==== The data

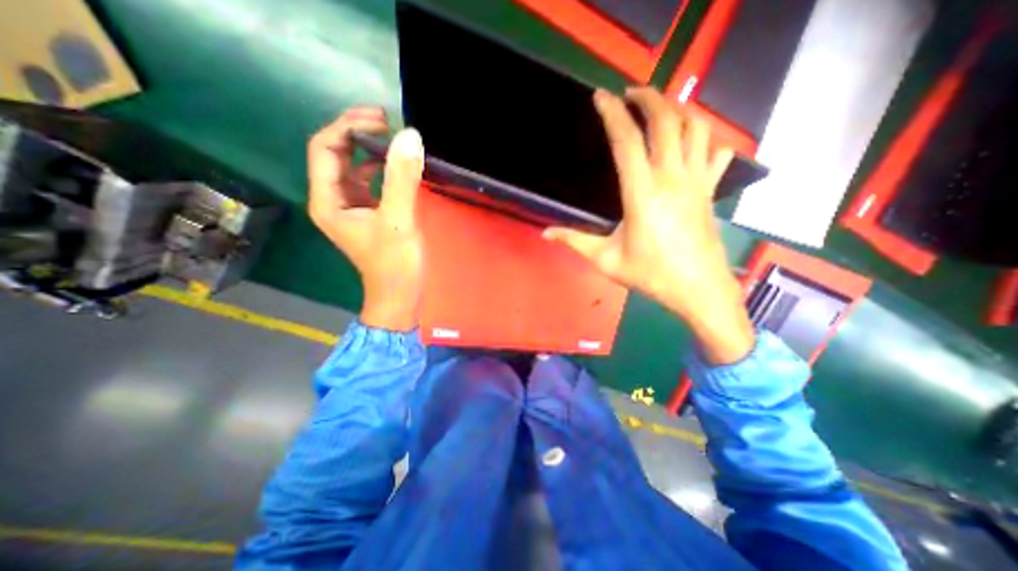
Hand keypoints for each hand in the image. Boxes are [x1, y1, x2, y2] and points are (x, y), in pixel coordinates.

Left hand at [306, 107, 425, 330]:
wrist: (400, 295)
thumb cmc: (395, 264)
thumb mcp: (399, 220)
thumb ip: (402, 179)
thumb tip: (410, 136)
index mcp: (328, 200)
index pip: (325, 148)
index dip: (348, 127)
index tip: (380, 120)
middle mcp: (332, 200)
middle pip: (334, 153)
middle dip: (356, 132)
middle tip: (386, 120)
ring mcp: (350, 207)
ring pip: (350, 166)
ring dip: (368, 148)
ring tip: (392, 137)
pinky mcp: (367, 213)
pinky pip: (366, 181)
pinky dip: (378, 167)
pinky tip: (394, 165)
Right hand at [549, 89, 754, 365]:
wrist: (698, 289)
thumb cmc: (650, 275)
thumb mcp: (606, 260)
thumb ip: (575, 241)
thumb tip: (546, 234)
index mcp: (641, 193)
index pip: (627, 141)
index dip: (612, 114)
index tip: (601, 97)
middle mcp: (672, 178)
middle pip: (666, 120)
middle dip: (648, 97)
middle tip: (630, 94)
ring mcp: (696, 181)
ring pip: (695, 127)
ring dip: (677, 109)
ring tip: (659, 109)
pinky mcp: (710, 190)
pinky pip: (715, 151)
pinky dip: (705, 138)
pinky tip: (691, 143)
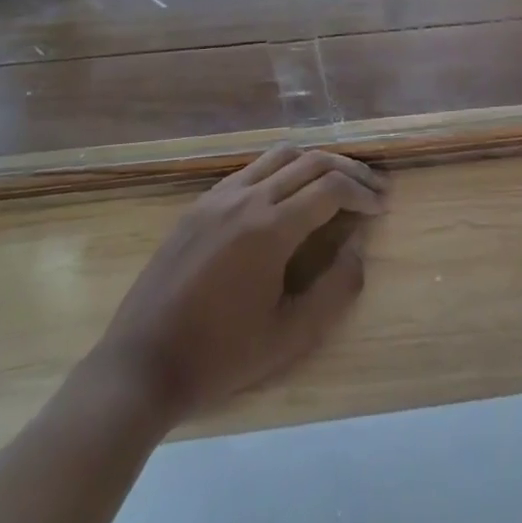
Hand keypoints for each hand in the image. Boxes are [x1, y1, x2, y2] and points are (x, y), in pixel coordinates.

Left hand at [91, 145, 388, 425]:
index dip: (363, 193)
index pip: (331, 187)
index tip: (381, 207)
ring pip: (280, 155)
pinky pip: (251, 169)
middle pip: (310, 160)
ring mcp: (218, 196)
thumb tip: (358, 249)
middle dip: (348, 170)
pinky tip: (289, 195)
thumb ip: (335, 290)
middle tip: (372, 189)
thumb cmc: (219, 357)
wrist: (140, 366)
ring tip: (337, 183)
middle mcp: (246, 198)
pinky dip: (282, 170)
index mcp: (270, 229)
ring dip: (315, 162)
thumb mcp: (290, 337)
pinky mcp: (199, 204)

========

▶ _Exercise aim_
Nothing but the lines from the start of the records above through the line with "pinky pip: (366, 181)" should be retyped, each exactly as written; leave out all pictures.

▶ _Response to the exercise_
Hand keypoints for each hand in the image. Boxes are [x1, y1, x2, y2] and points are (x, y), in pixel coordinates.

Left hand at [306, 107, 425, 330]:
wrist: (400, 295)
thumb cmc: (395, 264)
thumb mcp: (399, 220)
thumb ip: (402, 179)
thumb tip: (410, 136)
index mcp: (328, 200)
index pip: (325, 148)
index dip: (348, 127)
index tip: (380, 120)
middle mcp: (332, 200)
middle pip: (334, 153)
middle dip: (356, 132)
middle tip: (386, 120)
ring mcp: (350, 207)
ring pip: (350, 166)
ring dip: (368, 148)
ring tip: (392, 137)
pinky mcp: (367, 213)
pinky pip: (366, 181)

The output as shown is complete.